GÜNDEME DAİR…
Türkiye İstatistik Kurumu(TÜİK), Türkiye’de Araştırma-Geliştirme(AR-GE)faaliyetlerine yönelik harcamaların Gayri Safi Yurtiçi Hasıla(GSYH) içindeki payının 2016 yılında yüzde 0,94’e yükseldiğini açıkladı. Kamu kuruluşları, üniversiteler ve özel kuruluşlar dahil AR-GE harcamaları böylece, bir önceki yıla göre yüzde 19,5 artış ile 24 milyar 641 milyon TL’ye ulaştı. Türkiye ekonomisinin gelişmesi için en etkin yöntemlerden biri AR-GE harcamalarımızı artırmak. AR-GE bütçeleriniz ne kadar kabarıksa, küresel rekabette o denli güçlüsün.

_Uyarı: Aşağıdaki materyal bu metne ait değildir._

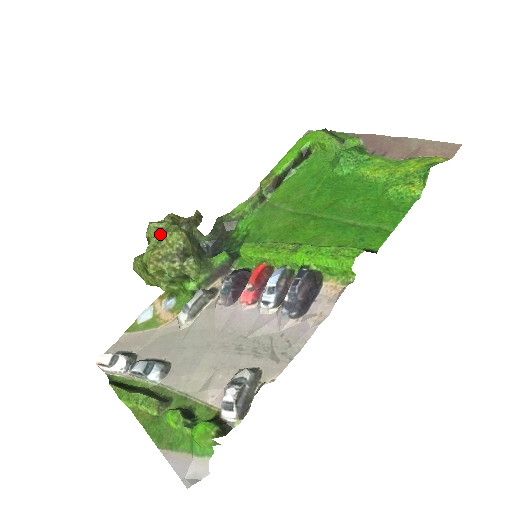
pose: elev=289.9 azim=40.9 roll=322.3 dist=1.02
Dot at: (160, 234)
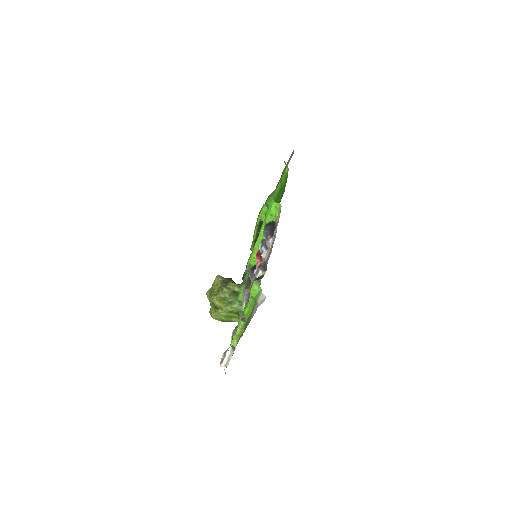
Dot at: (211, 288)
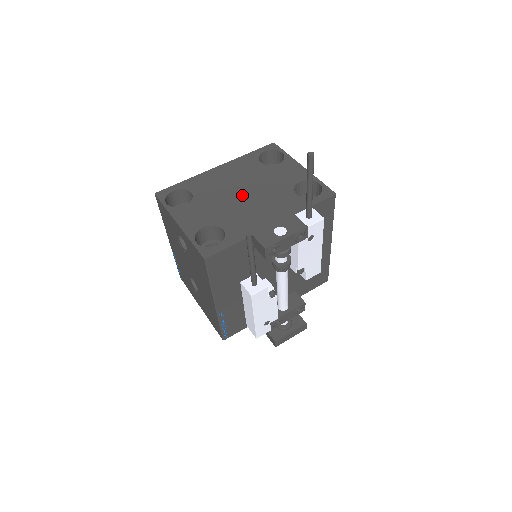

Türkiye, son dönemde AR-GE faaliyetleri için 7.5 milyar TL harcadı. 37 sektörde ve 35 ilde toplam 611 AR-GE merkezi, 20 sektörde de dokuz ilde olmak üzere 86 tasarım merkezi faaliyet gösteriyor. AR-GE ve tasarım merkezlerinin sayısını yıl sonuna kadar 1000’e çıkarmayı hedefleyen Türkiye’nin, AR-GE ve tasarım merkezlerinde ise yaklaşık 39 bin kişi istihdam ediliyor. Bununla birlikte, söz konusu merkezlerde tamamlanan veya devam eden 17 bin proje bulunuyor. AR-GE faaliyetleri için merkezi yönetim bütçesinden 7.5 milyar lira harcandı. Sürekli AR-GE bütçesini artıran Türkiye’de, merkezi yönetim bütçesinden ayrılan başlangıç ödeneği ise 8 milyar liranın üzerinde oldu.
Son yıllarda gerek büyük gerekse küçük ölçekli her firmanın AR-GE ve inovasyon çalışmalarına odaklandığı Türkiye’de, İstanbul Kalkınma Ajansı (iSTKA) ise AR-GE faaliyetlerini destekleyen kuruluşların başında geliyor. İSTKA, son yedi yılda, 287 AR-GE projesine 201 milyon TL destek vererek, Türkiye’nin katma değerli üretimine katkı sağlıyor. Eski ismi ile Kalkınma Bakanlığı’nın verilerine göre ise Türkiye’deki kalkınma ajansları bugüne kadar bin projeye destek verdi. Aynı zamanda bölgesel yenilik stratejileri hazırlayarak uygulamaya alan kalkınma ajansları, kısa vadede ise bünyelerinde girişimci destekleme merkezleri kurmaya hazırlanıyor.
Ekonomik gelişim anlamında başarı hikayesi yazan Güney Kore’nin AR-GE harcamaları milli geliri içinde yüzde 4,3’lük paya sahip. Bu rakam Çin’de yüzde 2’yi geçmiş durumda, Almanya’da yüzde 3’e yakın, Japonya’da 3,3 civarında. OECD ortalaması ise yüzde 2,3.
İnovasyon ve girişimcilik alanında söz sahibi konumdaki bu ülkeleri referans aldığımızda, Türkiye’nin yüzde 1 seviyesinde seyreden harcamalarını oransal olarak en az üç katına çıkarması gerektiği aşikar.
Türkiye’deki ekosistem içerisinde sayıca daha fazla yatırımcıya da ihtiyacımız bulunuyor. Son dönemde devlet teşvikleri, melek yatırımcılar, kuluçka merkezleri gibi organizasyonlarda önemli bir dinamizm söz konusu. Bunun yanı sıra, büyük şirketlerin kendi alanlarındaki yeni fikirlere yatırım yapması tüm dünyada yükselen bir trend. Bu anlamda da bir farkındalık yaratmamız gerekiyor.